►
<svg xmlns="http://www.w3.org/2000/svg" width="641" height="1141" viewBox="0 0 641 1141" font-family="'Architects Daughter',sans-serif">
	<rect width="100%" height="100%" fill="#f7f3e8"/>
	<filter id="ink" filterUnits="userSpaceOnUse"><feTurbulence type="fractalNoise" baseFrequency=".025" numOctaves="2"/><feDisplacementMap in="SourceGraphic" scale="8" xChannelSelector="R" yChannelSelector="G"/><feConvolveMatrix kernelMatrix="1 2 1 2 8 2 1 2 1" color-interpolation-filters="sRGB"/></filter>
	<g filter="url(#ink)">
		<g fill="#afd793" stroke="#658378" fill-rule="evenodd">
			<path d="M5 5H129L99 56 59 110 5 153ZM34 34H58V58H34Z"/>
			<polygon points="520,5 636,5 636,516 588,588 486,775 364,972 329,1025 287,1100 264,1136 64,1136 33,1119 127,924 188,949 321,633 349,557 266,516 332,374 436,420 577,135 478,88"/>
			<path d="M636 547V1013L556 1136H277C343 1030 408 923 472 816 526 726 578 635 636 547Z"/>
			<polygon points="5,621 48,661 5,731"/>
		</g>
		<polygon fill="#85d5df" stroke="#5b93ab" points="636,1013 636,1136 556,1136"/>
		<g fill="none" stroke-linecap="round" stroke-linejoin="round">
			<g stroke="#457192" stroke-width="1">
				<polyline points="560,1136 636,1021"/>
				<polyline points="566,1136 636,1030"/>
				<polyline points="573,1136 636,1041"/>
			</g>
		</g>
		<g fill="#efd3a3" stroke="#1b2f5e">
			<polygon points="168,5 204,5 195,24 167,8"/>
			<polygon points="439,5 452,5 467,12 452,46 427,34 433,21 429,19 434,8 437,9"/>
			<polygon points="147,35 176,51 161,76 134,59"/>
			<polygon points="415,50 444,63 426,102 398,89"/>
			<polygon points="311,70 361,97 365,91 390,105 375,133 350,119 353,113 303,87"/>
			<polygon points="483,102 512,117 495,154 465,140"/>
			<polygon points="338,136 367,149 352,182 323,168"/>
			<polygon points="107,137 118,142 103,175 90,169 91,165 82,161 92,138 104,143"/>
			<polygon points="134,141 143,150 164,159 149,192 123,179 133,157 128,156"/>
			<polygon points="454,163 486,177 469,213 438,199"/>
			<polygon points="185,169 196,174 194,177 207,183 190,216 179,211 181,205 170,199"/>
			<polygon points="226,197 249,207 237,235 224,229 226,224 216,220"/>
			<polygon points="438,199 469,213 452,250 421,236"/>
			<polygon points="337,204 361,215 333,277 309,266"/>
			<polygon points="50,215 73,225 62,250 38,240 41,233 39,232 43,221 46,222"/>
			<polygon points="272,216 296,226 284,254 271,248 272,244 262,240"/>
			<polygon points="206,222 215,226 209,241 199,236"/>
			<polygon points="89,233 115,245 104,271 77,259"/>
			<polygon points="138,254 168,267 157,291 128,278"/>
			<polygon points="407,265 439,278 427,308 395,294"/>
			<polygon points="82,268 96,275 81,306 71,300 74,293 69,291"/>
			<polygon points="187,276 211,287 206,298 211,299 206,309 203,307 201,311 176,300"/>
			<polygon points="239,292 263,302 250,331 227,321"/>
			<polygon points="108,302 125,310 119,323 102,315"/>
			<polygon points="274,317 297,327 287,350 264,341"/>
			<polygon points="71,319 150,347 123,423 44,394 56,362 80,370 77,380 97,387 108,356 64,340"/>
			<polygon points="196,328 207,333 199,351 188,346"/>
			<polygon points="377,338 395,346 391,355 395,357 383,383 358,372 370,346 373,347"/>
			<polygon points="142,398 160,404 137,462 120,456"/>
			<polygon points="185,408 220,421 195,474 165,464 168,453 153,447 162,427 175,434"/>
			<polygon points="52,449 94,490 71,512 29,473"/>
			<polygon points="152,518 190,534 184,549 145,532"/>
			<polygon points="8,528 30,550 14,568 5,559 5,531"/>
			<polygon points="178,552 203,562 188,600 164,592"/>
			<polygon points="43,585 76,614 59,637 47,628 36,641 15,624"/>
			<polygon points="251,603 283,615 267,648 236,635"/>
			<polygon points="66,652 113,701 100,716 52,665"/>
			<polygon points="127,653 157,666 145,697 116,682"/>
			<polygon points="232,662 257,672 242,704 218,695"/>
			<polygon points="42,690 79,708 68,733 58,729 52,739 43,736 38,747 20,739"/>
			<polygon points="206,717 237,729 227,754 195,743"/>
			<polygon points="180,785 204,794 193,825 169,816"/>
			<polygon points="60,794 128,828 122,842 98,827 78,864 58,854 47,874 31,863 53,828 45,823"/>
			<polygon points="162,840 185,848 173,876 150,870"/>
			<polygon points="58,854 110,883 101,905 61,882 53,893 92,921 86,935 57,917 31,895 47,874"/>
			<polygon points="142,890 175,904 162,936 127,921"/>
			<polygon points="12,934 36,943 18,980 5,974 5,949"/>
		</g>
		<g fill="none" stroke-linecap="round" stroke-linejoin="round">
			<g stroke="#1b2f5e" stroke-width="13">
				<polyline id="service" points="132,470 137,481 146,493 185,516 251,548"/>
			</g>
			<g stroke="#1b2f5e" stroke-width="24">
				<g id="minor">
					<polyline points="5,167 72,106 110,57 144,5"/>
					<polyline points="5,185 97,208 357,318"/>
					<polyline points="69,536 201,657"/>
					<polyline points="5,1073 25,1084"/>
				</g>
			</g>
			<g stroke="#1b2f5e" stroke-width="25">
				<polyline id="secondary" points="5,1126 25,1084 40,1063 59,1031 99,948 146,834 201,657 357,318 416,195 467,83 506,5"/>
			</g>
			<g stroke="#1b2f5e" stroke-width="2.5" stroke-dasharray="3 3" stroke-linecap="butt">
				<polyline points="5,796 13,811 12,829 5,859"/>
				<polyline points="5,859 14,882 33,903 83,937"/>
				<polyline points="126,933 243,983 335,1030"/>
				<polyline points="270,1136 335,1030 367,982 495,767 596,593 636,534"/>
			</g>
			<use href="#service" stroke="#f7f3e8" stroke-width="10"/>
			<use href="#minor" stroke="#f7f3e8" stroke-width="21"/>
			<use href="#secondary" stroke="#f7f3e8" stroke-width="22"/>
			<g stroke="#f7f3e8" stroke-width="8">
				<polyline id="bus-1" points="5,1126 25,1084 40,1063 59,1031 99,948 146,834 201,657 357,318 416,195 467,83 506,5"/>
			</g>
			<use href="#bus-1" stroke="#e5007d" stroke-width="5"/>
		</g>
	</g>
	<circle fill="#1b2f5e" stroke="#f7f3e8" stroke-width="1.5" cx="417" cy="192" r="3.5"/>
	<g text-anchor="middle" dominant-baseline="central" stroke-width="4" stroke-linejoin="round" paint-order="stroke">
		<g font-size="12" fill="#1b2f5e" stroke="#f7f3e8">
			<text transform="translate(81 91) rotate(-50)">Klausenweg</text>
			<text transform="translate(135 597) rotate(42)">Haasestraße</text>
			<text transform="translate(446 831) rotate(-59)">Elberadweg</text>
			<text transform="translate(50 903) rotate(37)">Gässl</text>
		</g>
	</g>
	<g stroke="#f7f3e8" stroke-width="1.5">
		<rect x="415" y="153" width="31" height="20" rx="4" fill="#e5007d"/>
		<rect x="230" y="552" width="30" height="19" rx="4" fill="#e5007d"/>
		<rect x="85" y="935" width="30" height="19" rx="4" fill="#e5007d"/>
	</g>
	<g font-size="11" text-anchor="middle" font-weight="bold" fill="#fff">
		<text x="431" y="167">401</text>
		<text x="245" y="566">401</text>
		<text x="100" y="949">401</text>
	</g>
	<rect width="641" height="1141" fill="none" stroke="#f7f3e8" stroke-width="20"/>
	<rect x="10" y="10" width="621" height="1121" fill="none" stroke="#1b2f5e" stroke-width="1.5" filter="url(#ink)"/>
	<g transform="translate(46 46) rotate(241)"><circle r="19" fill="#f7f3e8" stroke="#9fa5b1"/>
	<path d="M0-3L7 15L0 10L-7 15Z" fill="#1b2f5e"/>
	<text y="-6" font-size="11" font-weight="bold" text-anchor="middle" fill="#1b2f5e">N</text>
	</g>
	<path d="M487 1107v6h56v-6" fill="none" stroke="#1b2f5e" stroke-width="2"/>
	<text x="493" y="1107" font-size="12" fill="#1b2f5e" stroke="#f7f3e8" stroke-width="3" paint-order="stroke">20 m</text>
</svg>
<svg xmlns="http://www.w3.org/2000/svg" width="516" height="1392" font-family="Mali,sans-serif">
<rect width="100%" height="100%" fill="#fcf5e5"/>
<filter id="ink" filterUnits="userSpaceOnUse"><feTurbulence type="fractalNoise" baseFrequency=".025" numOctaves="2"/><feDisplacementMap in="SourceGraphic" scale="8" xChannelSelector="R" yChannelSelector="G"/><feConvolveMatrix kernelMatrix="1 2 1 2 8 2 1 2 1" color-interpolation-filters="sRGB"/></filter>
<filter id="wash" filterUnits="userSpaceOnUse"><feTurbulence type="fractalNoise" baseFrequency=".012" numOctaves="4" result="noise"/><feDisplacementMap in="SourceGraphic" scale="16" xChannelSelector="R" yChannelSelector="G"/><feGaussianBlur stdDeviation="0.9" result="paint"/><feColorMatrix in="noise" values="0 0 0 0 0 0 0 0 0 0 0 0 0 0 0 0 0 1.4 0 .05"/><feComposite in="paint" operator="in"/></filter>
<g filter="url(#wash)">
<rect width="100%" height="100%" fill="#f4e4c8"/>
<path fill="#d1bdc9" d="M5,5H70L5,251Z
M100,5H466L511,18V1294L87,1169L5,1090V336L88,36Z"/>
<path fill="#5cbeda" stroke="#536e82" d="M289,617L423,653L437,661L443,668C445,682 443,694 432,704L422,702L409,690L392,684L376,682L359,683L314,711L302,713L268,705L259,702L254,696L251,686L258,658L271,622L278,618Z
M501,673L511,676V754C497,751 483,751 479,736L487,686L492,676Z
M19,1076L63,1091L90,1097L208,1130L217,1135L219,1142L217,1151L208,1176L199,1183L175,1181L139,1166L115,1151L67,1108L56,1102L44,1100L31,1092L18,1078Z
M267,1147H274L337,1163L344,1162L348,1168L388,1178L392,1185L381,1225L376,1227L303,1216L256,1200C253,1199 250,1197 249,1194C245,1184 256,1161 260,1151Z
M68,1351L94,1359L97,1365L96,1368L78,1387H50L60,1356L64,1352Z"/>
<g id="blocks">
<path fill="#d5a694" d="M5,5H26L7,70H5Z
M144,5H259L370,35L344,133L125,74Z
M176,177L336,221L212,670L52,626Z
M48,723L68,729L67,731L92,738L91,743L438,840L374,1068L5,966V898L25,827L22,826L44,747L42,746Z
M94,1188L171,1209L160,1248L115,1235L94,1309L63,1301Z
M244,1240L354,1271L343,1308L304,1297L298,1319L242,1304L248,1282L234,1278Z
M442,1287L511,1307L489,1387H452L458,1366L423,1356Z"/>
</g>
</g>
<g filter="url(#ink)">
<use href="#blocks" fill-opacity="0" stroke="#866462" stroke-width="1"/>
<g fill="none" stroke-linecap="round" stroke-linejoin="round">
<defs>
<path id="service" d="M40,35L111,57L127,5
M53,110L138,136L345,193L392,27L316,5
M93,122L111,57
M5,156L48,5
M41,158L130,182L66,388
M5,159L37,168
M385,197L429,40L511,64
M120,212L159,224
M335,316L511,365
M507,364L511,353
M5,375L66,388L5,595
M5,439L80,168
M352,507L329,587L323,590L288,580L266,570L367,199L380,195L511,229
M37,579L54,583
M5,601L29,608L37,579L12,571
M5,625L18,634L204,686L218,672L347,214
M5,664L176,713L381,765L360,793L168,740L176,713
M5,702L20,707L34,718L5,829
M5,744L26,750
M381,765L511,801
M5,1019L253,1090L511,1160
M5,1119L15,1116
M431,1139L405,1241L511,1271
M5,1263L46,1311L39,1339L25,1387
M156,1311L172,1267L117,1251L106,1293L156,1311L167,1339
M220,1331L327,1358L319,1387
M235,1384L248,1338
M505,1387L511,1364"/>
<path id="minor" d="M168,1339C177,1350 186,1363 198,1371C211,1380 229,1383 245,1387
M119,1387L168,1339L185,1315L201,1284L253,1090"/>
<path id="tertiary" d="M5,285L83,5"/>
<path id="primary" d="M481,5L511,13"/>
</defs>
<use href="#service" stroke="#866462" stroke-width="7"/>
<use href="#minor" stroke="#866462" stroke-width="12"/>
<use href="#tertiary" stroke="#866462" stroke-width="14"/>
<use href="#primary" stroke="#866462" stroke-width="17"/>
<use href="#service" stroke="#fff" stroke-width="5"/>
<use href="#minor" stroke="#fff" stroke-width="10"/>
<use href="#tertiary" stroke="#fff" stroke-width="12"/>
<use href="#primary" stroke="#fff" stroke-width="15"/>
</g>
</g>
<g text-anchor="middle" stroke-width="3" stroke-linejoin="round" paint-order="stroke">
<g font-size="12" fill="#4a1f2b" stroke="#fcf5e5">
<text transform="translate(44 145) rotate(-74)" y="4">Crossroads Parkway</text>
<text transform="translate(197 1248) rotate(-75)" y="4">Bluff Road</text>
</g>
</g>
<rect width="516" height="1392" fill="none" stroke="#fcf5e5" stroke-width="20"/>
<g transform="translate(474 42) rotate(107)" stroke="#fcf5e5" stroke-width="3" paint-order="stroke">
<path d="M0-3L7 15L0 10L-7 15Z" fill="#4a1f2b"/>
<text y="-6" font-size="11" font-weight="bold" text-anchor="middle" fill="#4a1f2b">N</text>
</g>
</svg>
◄
◆ Task details
From the records above, copy out the line with "M94,1188L171,1209L160,1248L115,1235L94,1309L63,1301Z", the line with "M431,1139L405,1241L511,1271", and every line between them, word for word.

◆ Solution
M94,1188L171,1209L160,1248L115,1235L94,1309L63,1301Z
M244,1240L354,1271L343,1308L304,1297L298,1319L242,1304L248,1282L234,1278Z
M442,1287L511,1307L489,1387H452L458,1366L423,1356Z"/>
</g>
</g>
<g filter="url(#ink)">
<use href="#blocks" fill-opacity="0" stroke="#866462" stroke-width="1"/>
<g fill="none" stroke-linecap="round" stroke-linejoin="round">
<defs>
<path id="service" d="M40,35L111,57L127,5
M53,110L138,136L345,193L392,27L316,5
M93,122L111,57
M5,156L48,5
M41,158L130,182L66,388
M5,159L37,168
M385,197L429,40L511,64
M120,212L159,224
M335,316L511,365
M507,364L511,353
M5,375L66,388L5,595
M5,439L80,168
M352,507L329,587L323,590L288,580L266,570L367,199L380,195L511,229
M37,579L54,583
M5,601L29,608L37,579L12,571
M5,625L18,634L204,686L218,672L347,214
M5,664L176,713L381,765L360,793L168,740L176,713
M5,702L20,707L34,718L5,829
M5,744L26,750
M381,765L511,801
M5,1019L253,1090L511,1160
M5,1119L15,1116
M431,1139L405,1241L511,1271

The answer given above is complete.